After taking various Philosophy courses, I began working on my dissertation, which was on what it means for a person to evil. While working on this, I moved to downtown Rochester, and my mother bought me a Windows 95 PC. The web had recently appeared by this time, and I took the opportunity to renew an old interest in Chess variants by downloading software that would play them. In 1998, a new program called Zillions-of-Games came out, which allowed people to design and program Chess variants that could be played with it. I started designing new games with it, and I submitted the first original new game that got published on their site, Cavalier Chess. With an interest in Chess variants, I was puttering around the Chess Variant Pages, and I noticed that David Howe, one of the people in charge of the site, had an email address with the local phone company in Rochester. So I asked him if he was local, it turned out that he was, and we started meeting on a weekly basis to play different Chess variants in person.
To be continued.
Social Media Links
edit- My Blog on Philosophy
- My Chessvariants.com Profile
- My Stumbleupon Blog
- My Blogspot Blog
- My Zillions of Games Profile
These pages are all by or of me, and this is verified by the crosslinking. Putting the various pieces together, they indicate the following about me:
- I have a Ph.D. in Philosophy from the University of Rochester.

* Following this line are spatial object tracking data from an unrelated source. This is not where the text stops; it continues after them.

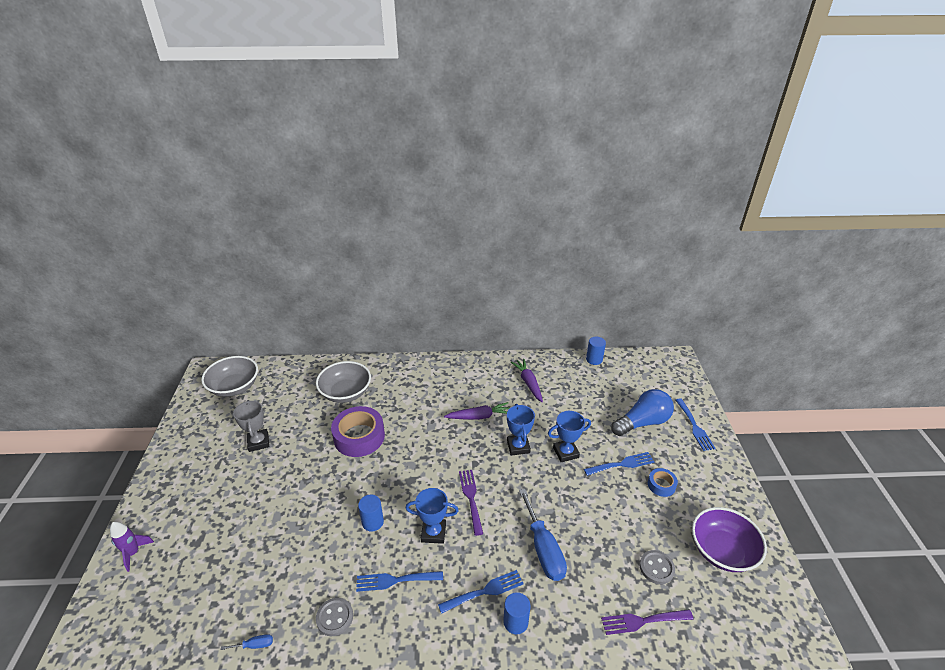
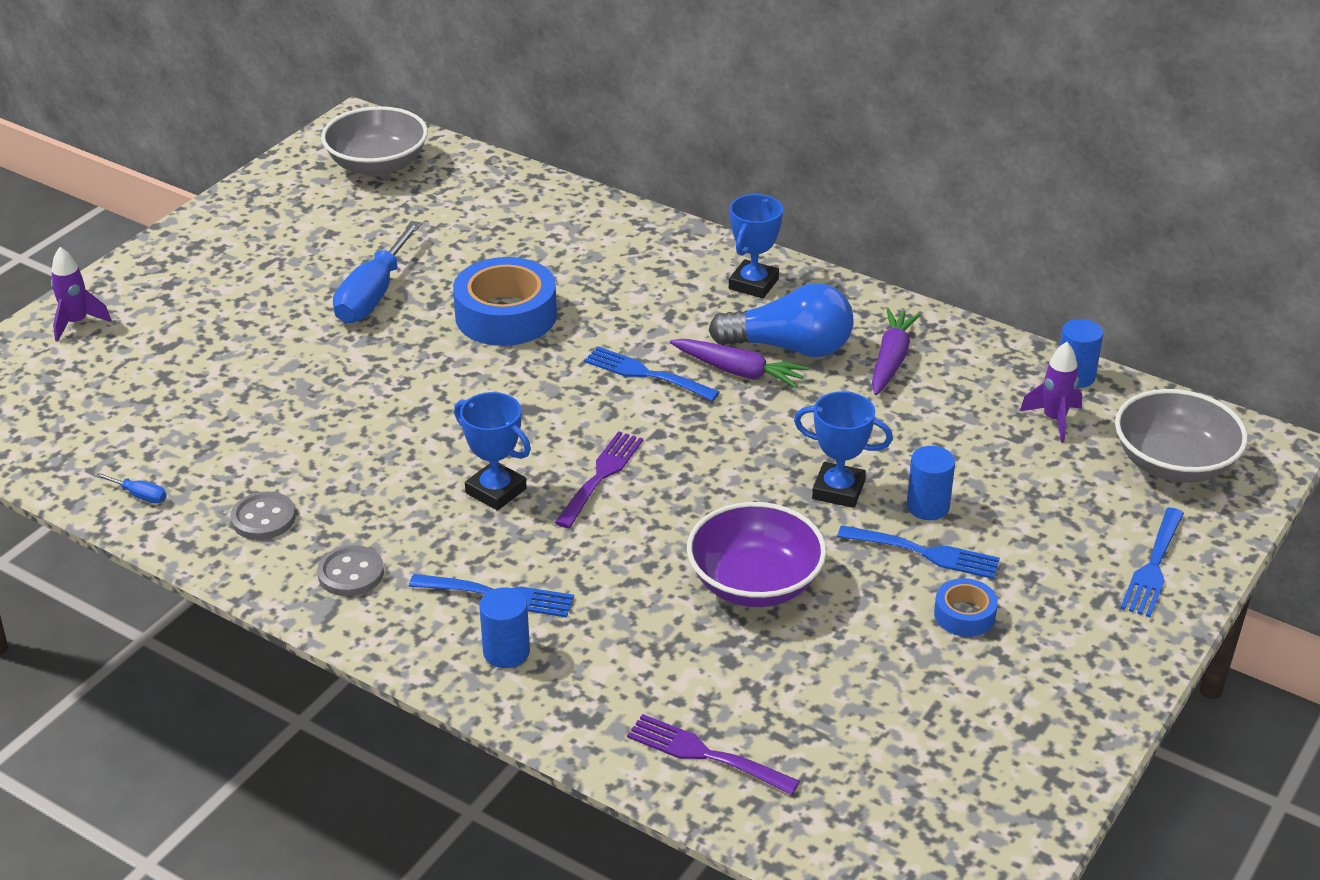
camera: 35 degrees right, 0 degrees up
grey trophy [233,400,269,452] -> none
grey bowl [316,361,371,403] -> grey bowl moved to [1115,389,1248,483]
purple tape [331,406,385,457] -> blue tape [453,257,557,346]
blue fork [356,571,443,592] -> blue fork moved to [584,346,720,401]
blue cylinder [358,495,384,532] -> blue cylinder moved to [907,446,955,520]
blue trophy [507,404,535,456] -> blue trophy moved to [729,194,783,298]
blue screwdriver [519,489,567,581] -> blue screwdriver moved to [333,221,422,323]
blue light bulb [611,389,674,436] -> blue light bulb moved to [709,283,853,357]
grey button [639,550,675,584] -> grey button moved to [317,545,384,596]
purple bowl [692,507,767,572] -> purple bowl moved to [687,502,827,607]
none -> purple rocket [1020,342,1082,443]

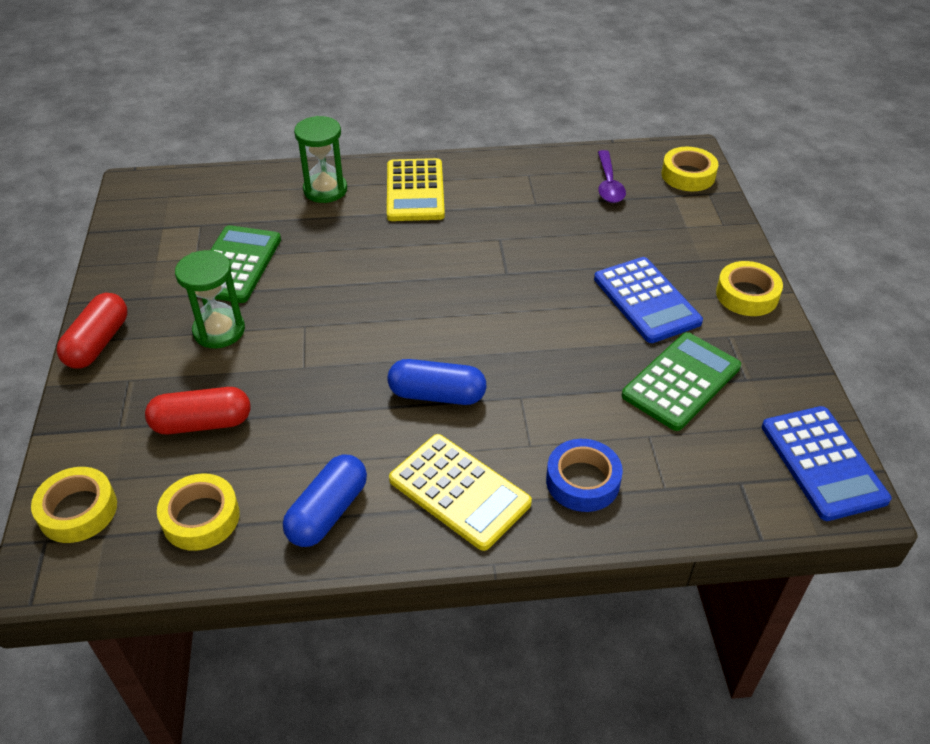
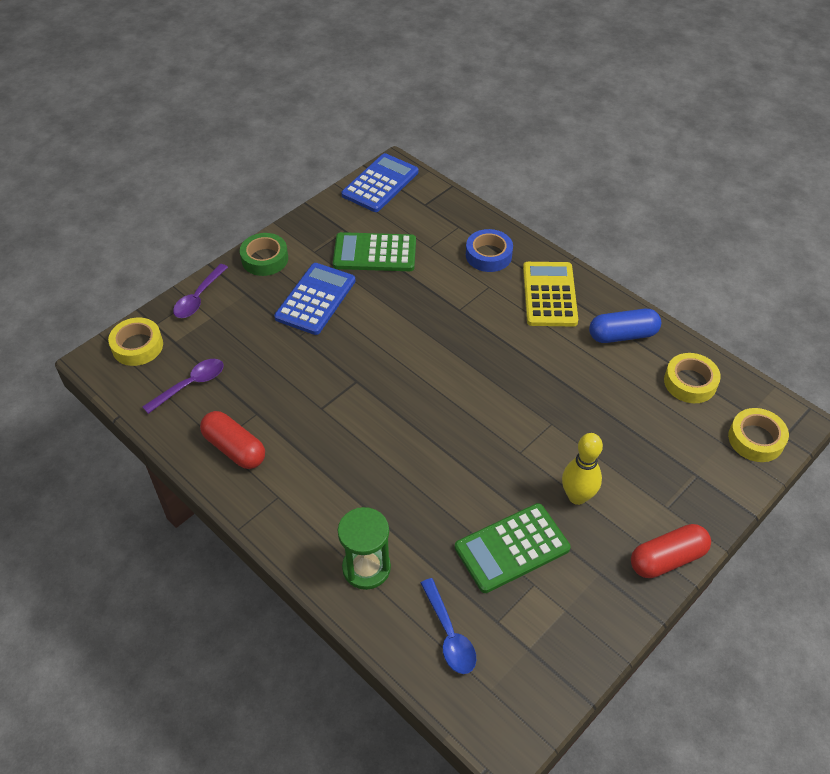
camera: 130 degrees left, 5 degrees up
red capsule [145,387,250,434] -> red capsule moved to [200,411,265,469]
green hourglass [175,250,245,348] -> yellow bowling pin [562,433,603,505]
yellow calculator [387,158,445,221] -> none
blue capsule [387,359,486,405] -> none
yellow tape [716,261,783,316] -> green tape [240,233,288,276]
none -> purple spoon [173,264,228,318]
none -> blue spoon [421,578,477,674]

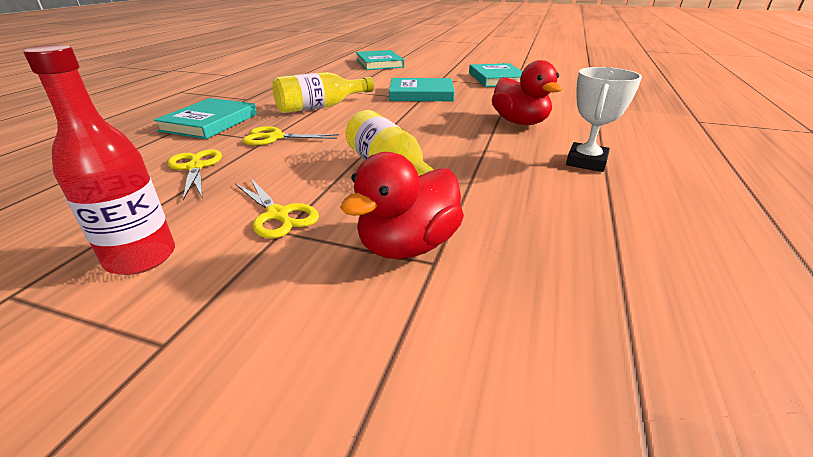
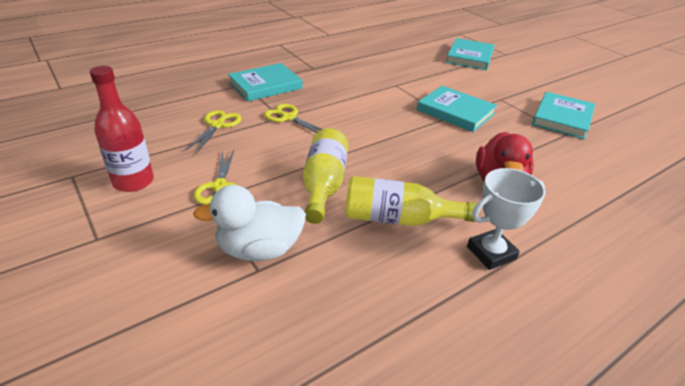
camera: 35 degrees right, 5 degrees up
yellow bottle [272,72,374,113] -> yellow bottle moved to [345,176,479,226]
red duck [340,152,464,259] -> white duck [193,185,306,261]

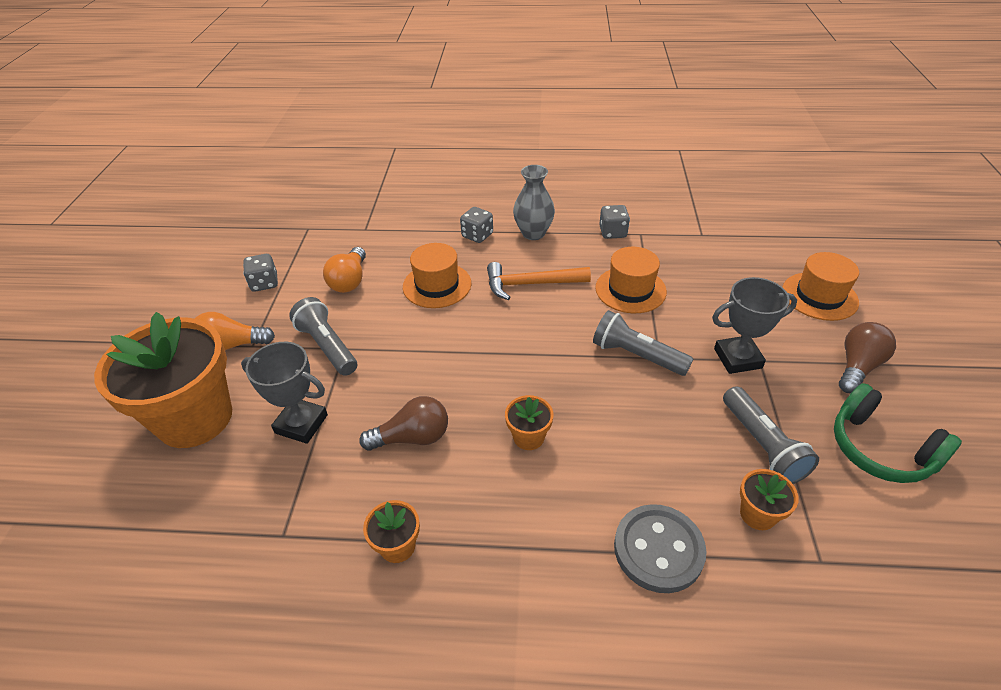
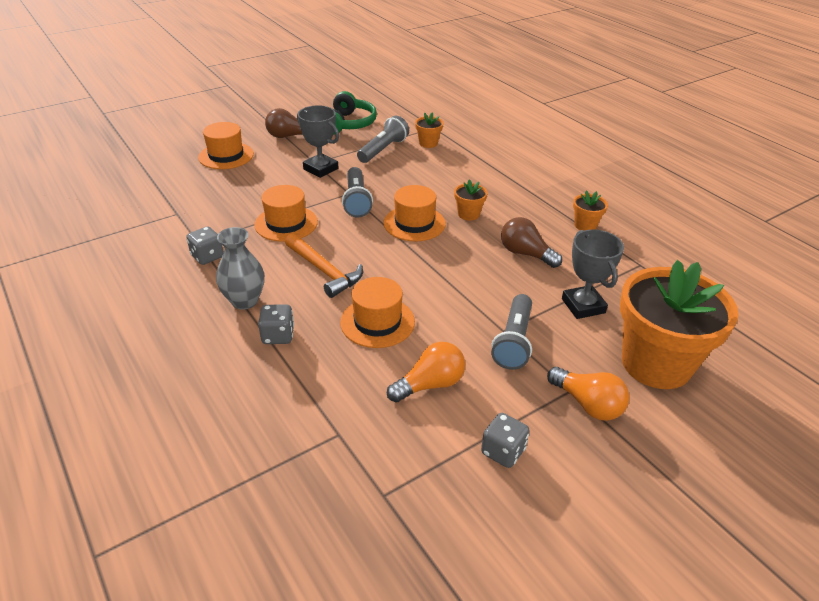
camera: 130 degrees left, 5 degrees down
grey button [614,504,707,593] -> none
none -> orange hat [384,185,446,241]

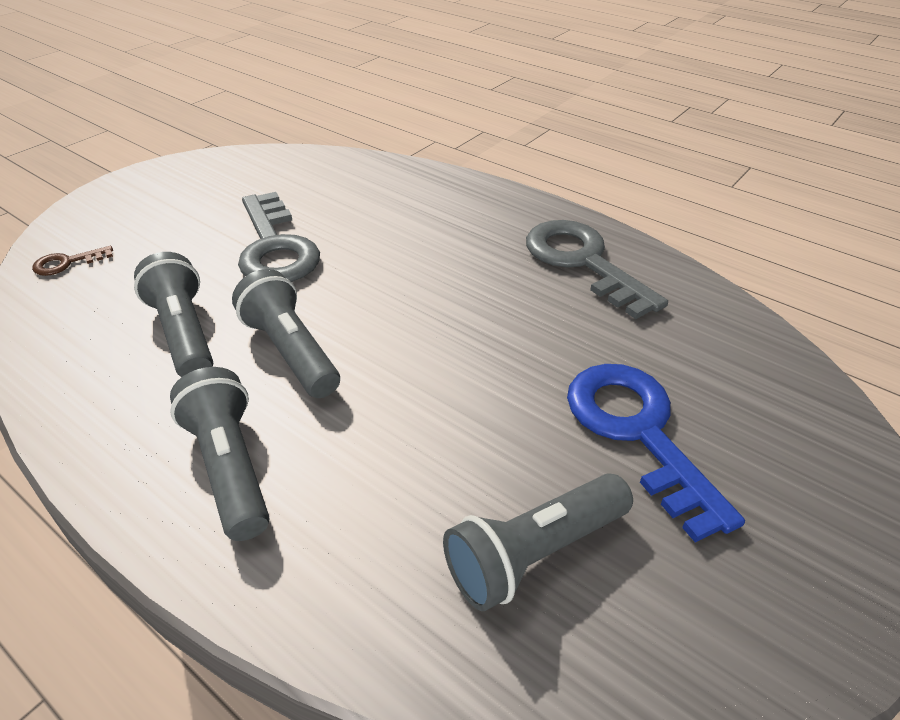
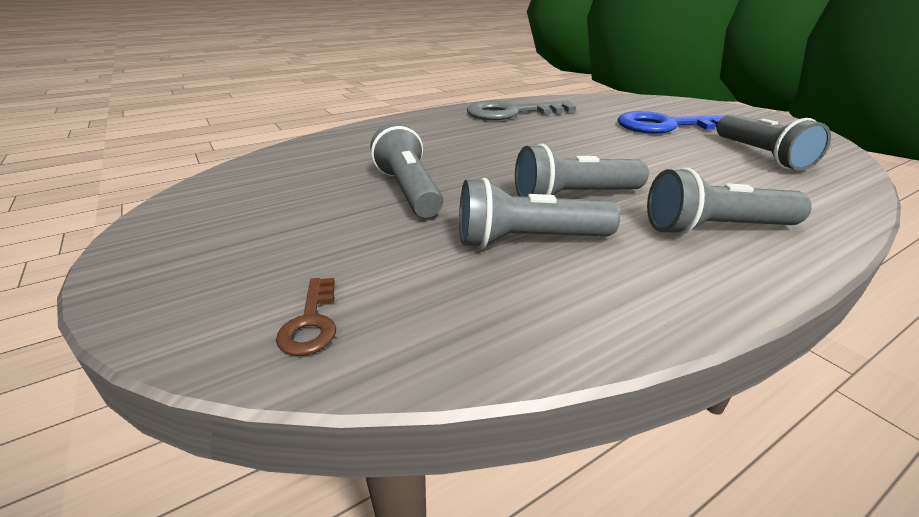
camera: 70 degrees left, 10 degrees down
grey key [238,192,320,282] -> grey flashlight [370,123,443,218]

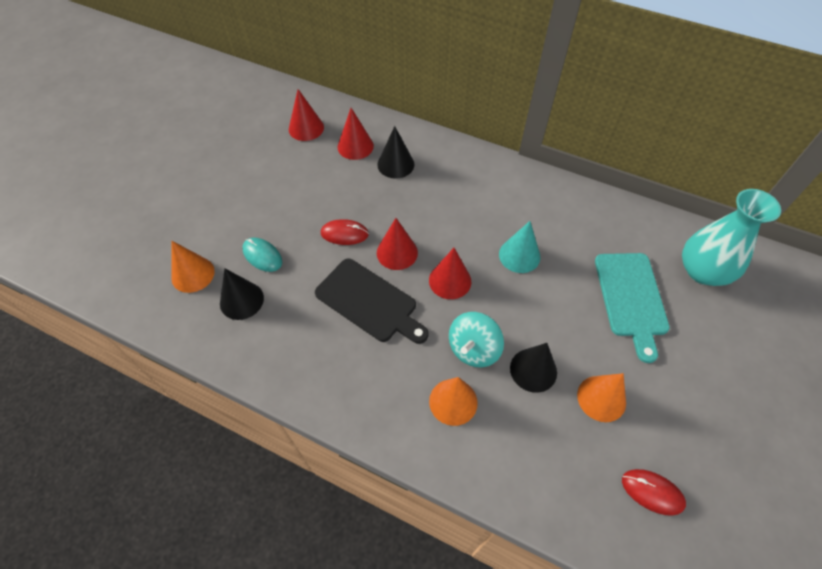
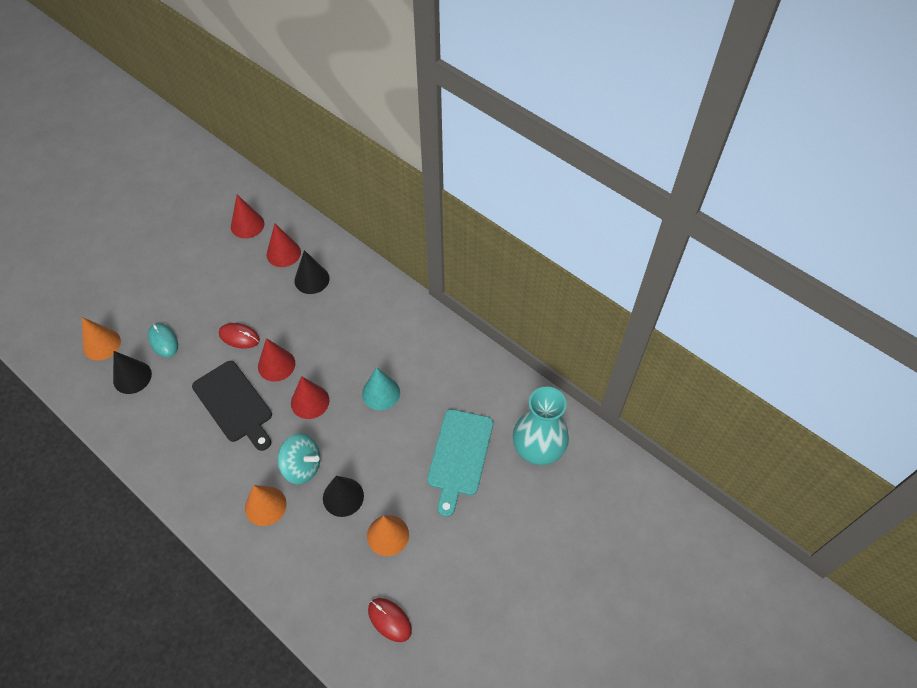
camera: 15 degrees right, 0 degrees up
turquoise spinning top [449,312,504,367] -> turquoise spinning top turned 120 degrees counterclockwise [278,433,320,484]

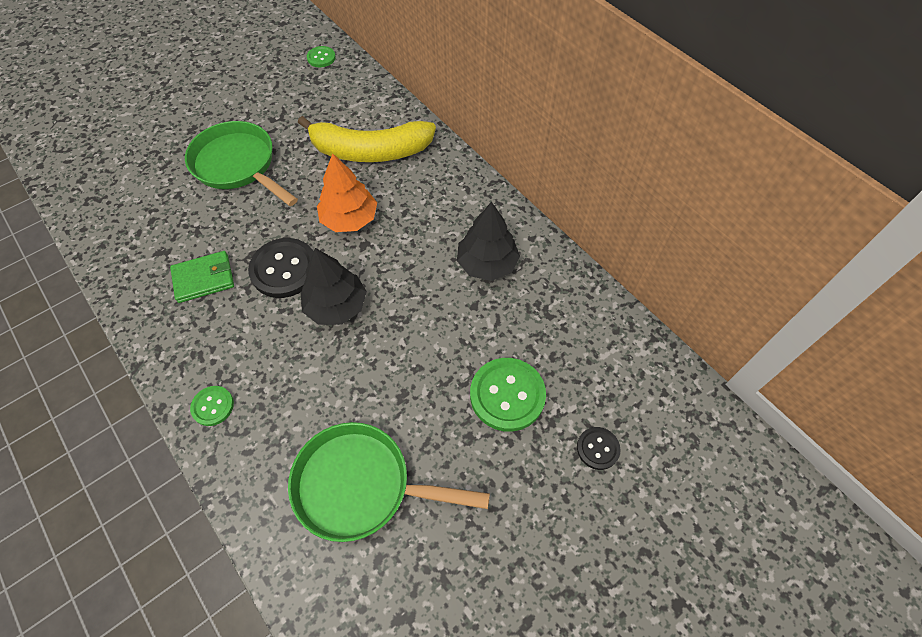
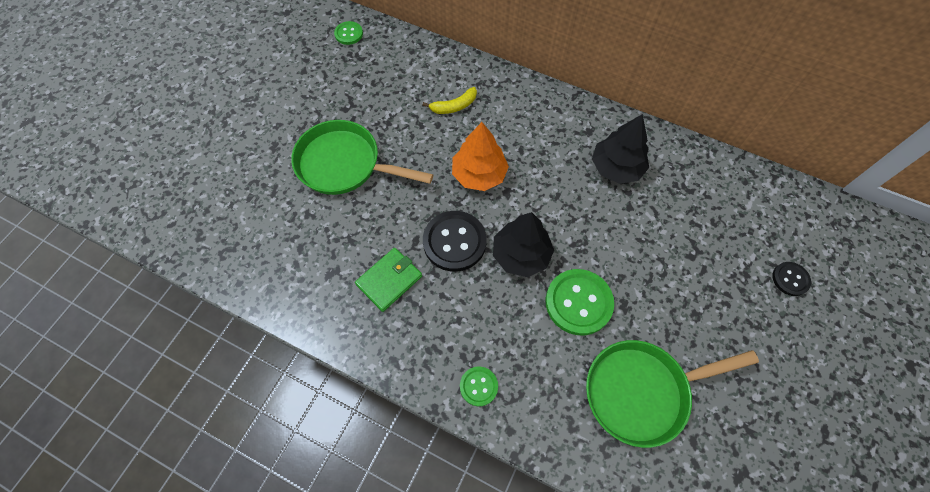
camera: 25 degrees left, 5 degrees up
yellow banana [298,116,436,162] -> yellow banana [422,87,477,114], size x0.43
green button [470,358,546,432] -> green button moved to [545,269,614,335]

- My Ph.D. Dissertation is on what an evil person is.
- I am the creator of several Chess variants.
- I have programmed several games for Zillions of Games.
- I am the webmaster for the Chess Variant Pages.
- I am the creator of Game Courier and its GAME Code programming language.
- I did the web site the Corner-Stone Bookshop in Plattsburgh, NY.
To fill in more details, I was born in Plattsburgh in 1967, and I spent many years at the Corner-Stone Bookshop, which my parents founded together. As a child, I went to school at the YMCA Nursery School, Cumberland Head Elementary School, and Beekmantown High School. I attended college at SUNY Plattsburgh. I attended graduate school at Rensellear Polytechnic Institute in Troy, NY and the University of Rochester in Rochester, NY. As a graduate student, I taught Philosophy courses at both schools. Since getting my Ph.D., I have taught some Philosophy courses at SUNY Plattsburgh.